_Your instructions_:
Show all the lines in the data below that include the word "беру".

_Data for this task_:
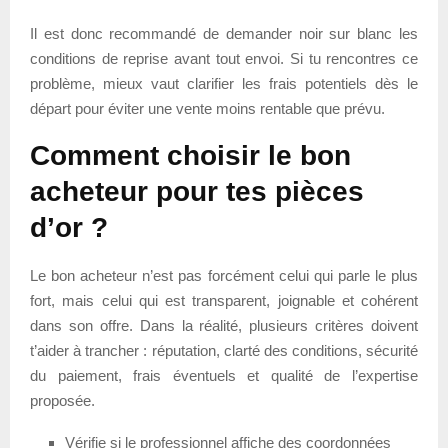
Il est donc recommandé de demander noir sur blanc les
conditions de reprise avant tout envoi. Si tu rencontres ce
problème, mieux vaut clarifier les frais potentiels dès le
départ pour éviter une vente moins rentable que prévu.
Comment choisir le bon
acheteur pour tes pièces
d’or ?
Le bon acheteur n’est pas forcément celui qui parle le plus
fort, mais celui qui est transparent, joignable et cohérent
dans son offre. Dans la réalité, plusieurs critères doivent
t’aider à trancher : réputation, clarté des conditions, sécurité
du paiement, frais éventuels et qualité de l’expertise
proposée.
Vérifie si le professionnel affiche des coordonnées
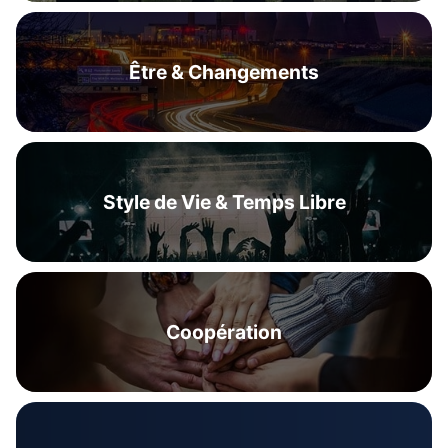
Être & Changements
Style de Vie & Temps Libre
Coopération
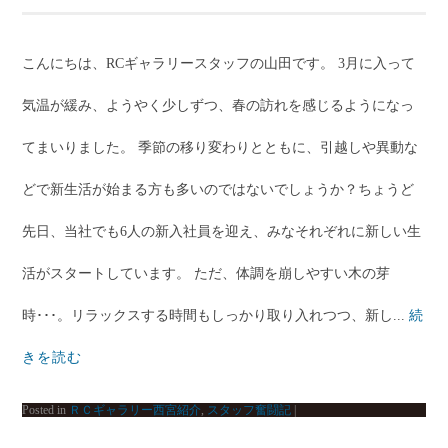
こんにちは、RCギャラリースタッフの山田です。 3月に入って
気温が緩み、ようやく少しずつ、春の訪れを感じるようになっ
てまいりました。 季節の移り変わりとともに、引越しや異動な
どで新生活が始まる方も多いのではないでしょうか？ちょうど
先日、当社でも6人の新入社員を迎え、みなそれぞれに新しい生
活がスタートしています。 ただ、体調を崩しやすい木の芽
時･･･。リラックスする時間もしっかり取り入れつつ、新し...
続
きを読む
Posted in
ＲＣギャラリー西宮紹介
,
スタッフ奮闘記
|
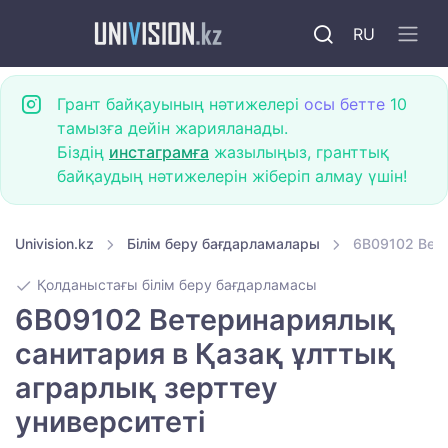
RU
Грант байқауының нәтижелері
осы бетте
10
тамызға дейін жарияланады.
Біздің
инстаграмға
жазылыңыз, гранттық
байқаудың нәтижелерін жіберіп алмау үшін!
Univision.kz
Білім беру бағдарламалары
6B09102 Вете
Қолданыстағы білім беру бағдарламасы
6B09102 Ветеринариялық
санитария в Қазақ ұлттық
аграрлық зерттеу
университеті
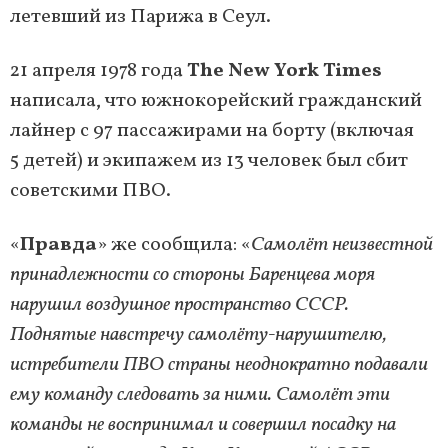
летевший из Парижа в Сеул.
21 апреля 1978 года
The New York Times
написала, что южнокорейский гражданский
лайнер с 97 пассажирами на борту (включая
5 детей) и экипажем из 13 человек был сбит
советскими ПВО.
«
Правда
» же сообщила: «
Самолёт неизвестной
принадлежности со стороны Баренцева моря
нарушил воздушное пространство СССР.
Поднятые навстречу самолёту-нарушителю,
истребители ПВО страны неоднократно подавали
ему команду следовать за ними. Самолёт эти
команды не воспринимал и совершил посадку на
--
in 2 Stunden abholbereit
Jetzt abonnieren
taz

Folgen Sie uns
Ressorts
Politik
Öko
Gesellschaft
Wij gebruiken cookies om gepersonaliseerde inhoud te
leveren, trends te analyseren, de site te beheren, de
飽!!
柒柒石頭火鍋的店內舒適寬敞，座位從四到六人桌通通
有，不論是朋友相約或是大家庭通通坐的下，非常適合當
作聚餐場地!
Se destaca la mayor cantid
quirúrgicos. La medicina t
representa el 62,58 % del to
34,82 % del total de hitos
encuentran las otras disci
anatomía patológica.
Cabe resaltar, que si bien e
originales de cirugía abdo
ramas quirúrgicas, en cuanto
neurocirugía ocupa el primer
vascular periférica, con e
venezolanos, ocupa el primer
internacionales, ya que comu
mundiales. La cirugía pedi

_Output for this exercise_:
Білім беру бағдарламалары
Қолданыстағы білім беру бағдарламасы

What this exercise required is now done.